Copy out each line of the data below in which the string "läst" appears.

• Records from a data collection
━━━━━━━━━━━━━━━━

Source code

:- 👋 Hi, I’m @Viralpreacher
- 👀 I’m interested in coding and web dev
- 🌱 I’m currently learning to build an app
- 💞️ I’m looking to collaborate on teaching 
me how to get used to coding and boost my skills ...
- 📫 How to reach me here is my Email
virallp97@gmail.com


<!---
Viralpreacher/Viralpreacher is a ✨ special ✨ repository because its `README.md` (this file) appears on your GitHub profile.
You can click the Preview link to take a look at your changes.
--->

━━━━━━━━━━━━━━━━

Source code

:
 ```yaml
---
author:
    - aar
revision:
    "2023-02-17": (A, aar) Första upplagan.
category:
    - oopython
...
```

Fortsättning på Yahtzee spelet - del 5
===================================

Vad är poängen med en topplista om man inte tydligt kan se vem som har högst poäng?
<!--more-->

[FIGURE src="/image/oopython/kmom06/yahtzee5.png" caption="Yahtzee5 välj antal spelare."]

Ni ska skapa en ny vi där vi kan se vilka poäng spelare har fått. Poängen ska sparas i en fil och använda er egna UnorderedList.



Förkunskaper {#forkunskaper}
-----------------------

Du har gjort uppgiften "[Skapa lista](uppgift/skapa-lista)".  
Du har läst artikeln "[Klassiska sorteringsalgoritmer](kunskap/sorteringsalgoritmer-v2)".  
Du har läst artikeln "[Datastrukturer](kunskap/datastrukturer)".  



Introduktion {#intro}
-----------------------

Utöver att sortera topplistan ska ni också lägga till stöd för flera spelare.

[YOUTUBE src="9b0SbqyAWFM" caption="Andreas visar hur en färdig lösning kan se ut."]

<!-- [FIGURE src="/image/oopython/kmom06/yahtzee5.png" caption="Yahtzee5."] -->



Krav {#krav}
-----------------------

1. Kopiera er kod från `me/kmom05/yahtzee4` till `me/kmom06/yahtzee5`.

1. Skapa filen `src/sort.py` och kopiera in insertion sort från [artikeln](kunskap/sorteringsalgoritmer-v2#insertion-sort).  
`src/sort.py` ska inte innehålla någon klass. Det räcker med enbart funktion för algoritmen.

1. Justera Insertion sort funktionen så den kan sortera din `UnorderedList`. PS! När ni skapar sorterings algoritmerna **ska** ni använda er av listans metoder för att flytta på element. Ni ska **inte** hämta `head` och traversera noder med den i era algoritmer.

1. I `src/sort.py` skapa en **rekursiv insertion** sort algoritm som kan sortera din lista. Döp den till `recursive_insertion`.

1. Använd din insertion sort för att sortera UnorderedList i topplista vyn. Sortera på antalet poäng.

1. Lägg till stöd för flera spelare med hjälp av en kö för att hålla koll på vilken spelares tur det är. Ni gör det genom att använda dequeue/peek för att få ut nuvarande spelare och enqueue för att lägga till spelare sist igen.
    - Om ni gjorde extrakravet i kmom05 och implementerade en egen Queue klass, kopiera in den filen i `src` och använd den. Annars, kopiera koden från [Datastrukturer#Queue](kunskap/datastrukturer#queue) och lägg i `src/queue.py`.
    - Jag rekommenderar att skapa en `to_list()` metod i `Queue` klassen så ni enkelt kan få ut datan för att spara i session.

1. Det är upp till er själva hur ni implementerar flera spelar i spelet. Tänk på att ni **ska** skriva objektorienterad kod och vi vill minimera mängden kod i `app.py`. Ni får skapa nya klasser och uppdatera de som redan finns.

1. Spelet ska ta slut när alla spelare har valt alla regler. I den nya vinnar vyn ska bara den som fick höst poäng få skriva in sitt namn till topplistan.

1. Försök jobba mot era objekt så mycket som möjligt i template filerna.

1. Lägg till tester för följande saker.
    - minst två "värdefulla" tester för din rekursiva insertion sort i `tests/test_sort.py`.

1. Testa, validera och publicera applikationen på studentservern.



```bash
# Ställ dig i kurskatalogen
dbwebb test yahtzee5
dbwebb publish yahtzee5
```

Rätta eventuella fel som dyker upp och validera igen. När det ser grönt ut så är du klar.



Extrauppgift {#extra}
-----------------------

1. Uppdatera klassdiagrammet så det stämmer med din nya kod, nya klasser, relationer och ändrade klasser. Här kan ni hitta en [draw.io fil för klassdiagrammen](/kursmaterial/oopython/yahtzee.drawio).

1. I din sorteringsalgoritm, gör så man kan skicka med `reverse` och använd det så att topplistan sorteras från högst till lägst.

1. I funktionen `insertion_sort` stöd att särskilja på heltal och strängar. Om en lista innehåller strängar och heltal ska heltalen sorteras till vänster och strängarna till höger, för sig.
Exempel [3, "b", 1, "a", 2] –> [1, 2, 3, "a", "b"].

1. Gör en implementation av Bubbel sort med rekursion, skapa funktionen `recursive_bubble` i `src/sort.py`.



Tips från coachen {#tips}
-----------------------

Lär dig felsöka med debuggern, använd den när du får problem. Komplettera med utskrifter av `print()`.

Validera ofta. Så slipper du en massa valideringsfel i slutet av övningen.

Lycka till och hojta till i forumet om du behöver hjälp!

━━━━━━━━━━━━━━━━

• RESULT OF THIS TASK
Du har läst artikeln "[Klassiska sorteringsalgoritmer](kunskap/sorteringsalgoritmer-v2)".  
Du har läst artikeln "[Datastrukturer](kunskap/datastrukturer)".  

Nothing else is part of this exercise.